It is a fact of history that the primary purpose of the historical creeds was not to unite men but to separate them. The Nicene Creed was made to exclude the Arians. The Decrees of the Council of Trent were framed to exclude Protestants; the Westminster Confession, to exclude Arminians; and the Episcopal Articles, to exclude Catholics and Independents. To rally around a creed framed by human authority and make it the basis of union is but to teach a system—a sect system; but to rally around the person of Jesus Christ and make him the supreme object of our faith, hope, and love is to contend for what the Bible terms the faith, the truth, the gospel. This is infinitely better than any document proceeding from Nicea, Trent, Dort, Augsburg, or Westminster.
[Sidenote: Power of the keys]
Another cause, both for the origin of the sect system and its perpetuation, is the assumed “power of the keys” which has been carried over from the Church of Rome.
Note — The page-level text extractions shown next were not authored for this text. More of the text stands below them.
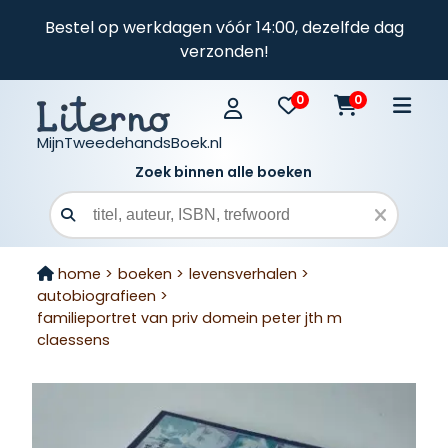
Bestel op werkdagen vóór 14:00, dezelfde dag
verzonden!
0
0
MijnTweedehandsBoek.nl
Zoek binnen alle boeken
Zoekveld
home >
boeken >
levensverhalen >
autobiografieen >
familieportret van priv domein peter jth m
claessens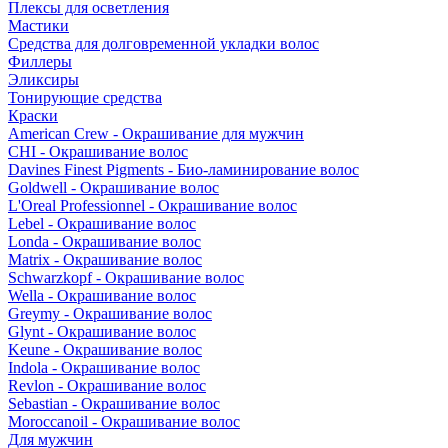
Плексы для осветления
Мастики
Средства для долговременной укладки волос
Филлеры
Эликсиры
Тонирующие средства
Краски
American Crew - Окрашивание для мужчин
CHI - Окрашивание волос
Davines Finest Pigments - Био-ламинирование волос
Goldwell - Окрашивание волос
L'Oreal Professionnel - Окрашивание волос
Lebel - Окрашивание волос
Londa - Окрашивание волос
Matrix - Окрашивание волос
Schwarzkopf - Окрашивание волос
Wella - Окрашивание волос
Greymy - Окрашивание волос
Glynt - Окрашивание волос
Keune - Окрашивание волос
Indola - Окрашивание волос
Revlon - Окрашивание волос
Sebastian - Окрашивание волос
Moroccanoil - Окрашивание волос
Для мужчин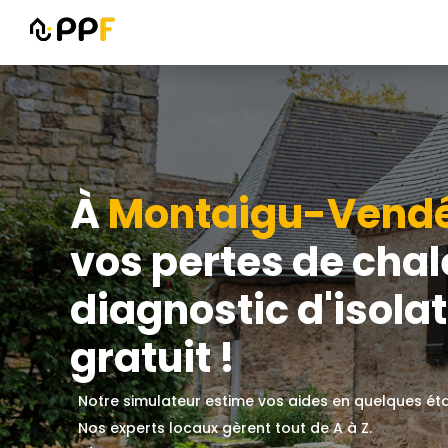
À
Montaigu-Vend
vos pertes de chal
diagnostic d'isolat
gratuit !
Notre simulateur estime vos aides en quelques ét
Nos experts locaux gèrent tout de A à Z.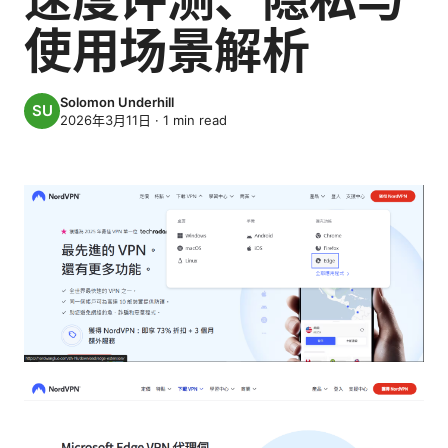
使用场景解析
Solomon Underhill
2026年3月11日
·
1
min read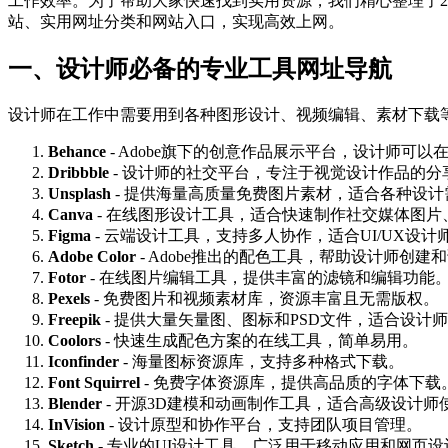
工作效率。为了帮助大家快速找到实用资源，我们精心整理了2
站、实用网址分类和网站入口，实现高效上网。
一、设计师必备的专业工具网址导航
设计师在工作中需要用到各种图形设计、视频编辑、素材下载等
Behance
- Adobe旗下的创意作品展示平台，设计师可
Dribbble
- 设计师的社交平台，专注于视觉设计作品的分
Unsplash
- 提供海量高质量免费图片素材，适合各种设计
Canva
- 在线图形设计工具，适合快速制作社交媒体图片
Figma
- 云端设计工具，支持多人协作，适合UI/UX设计
Adobe Color
- Adobe推出的配色工具，帮助设计师创建
Fotor
- 在线图片编辑工具，提供丰富的滤镜和编辑功能
Pexels
- 免费图片和视频素材库，资源丰富且无需版权。
Freepik
- 提供大量矢量图、图标和PSD文件，适合设计
Coolors
- 快速生成配色方案的在线工具，简单易用。
Iconfinder
- 海量图标资源库，支持多种格式下载。
Font Squirrel
- 免费字体资源库，提供高品质的字体下载
Blender
- 开源3D建模和动画制作工具，适合高级设计师
InVision
- 设计原型和协作平台，支持团队项目管理。
Sketch
- 专业的UI设计工具，广泛用于移动应用和网页设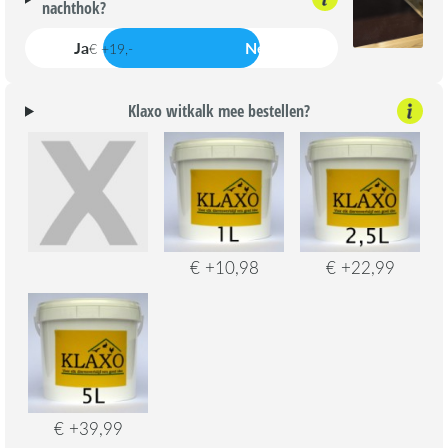
nachthok?
Ja
Nee
€ +19,-
Klaxo witkalk mee bestellen?
€ +10,98
€ +22,99
€ +39,99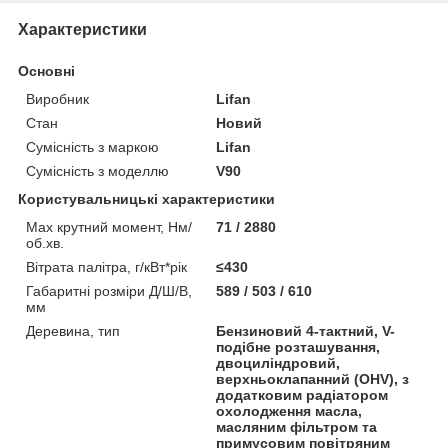
Характеристики
Основні
Виробник
Lifan
Стан
Новий
Сумісність з маркою
Lifan
Сумісність з моделлю
V90
Користувальницькі характеристики
Max крутний момент, Нм/
71 / 2880
об.хв.
Вітрата палітра, г/кВт*рік
≤430
Габаритні розміри Д/Ш/В,
589 / 503 / 610
мм
Деревина, тип
Бензиновий 4-тактний, V-
подібне розташування,
двоциліндровий,
верхньоклапанний (OHV), з
додатковим радіатором
охолодження масла,
масляним фільтром та
примусовим повітряним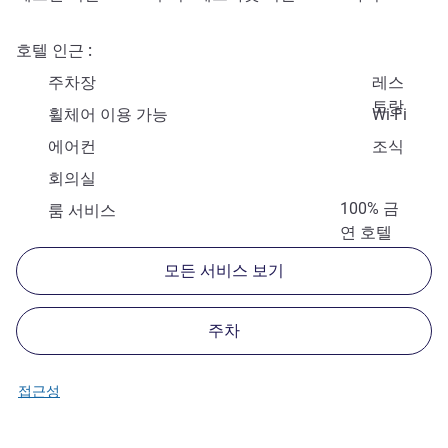
호텔 인근
주차장
레스
토랑
휠체어 이용 가능
Wi-Fi
에어컨
조식
회의실
100% 금
룸 서비스
연 호텔
모든 서비스 보기
주차
접근성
The idea that the administrative rule and government of the church of Christ has been, by divine decree, centralized in a self-perpetuating clerical caste with authority to legislate for the church and then to enforce its decisions by judicial procedure, is foreign to the primitive church as recorded in the New Testament. It is a product of Papalism, and yet it has been, in its essential characteristics, transferred directly to the sects of Protestantism. The New Testament recognizes no such human positional authority. It recognizes only that divine authority which operates through God’s chosen ministers and helpers by virtue of the Spirit-bestowed gifts and qualifications. The only governmental authority exercised by the New Testament ministers was in cooperation with Christ, the visible head, by putting forth, in accordance with the Spirit’s gifts and qualifications, some portion of that moral power by which alone Christ governs.
The idea that to a clerical order has been committed the exclusive guardianship of the church, with full power to admit to or exclude from the worship and service of God all except those who come by way of their priestly mediation, is the basest assumption. It is a violation of the rights of individual conscience. Yet just such power has been and still is being exerted as a means of enforcing acquiescence in matters of opinion and submission to customs and practises which every unprejudiced man knows, or can soon see, is no part of the New Testament teaching and requirements. What a weapon has this ecclesiastical assumption been! One always ready for use. It makes no difference whether it is wielded by a Methodist conference, an Episcopal judicatory, a Presbyterian synod, or a Catholic pope, it is all the same in principle—“the power of the keys.”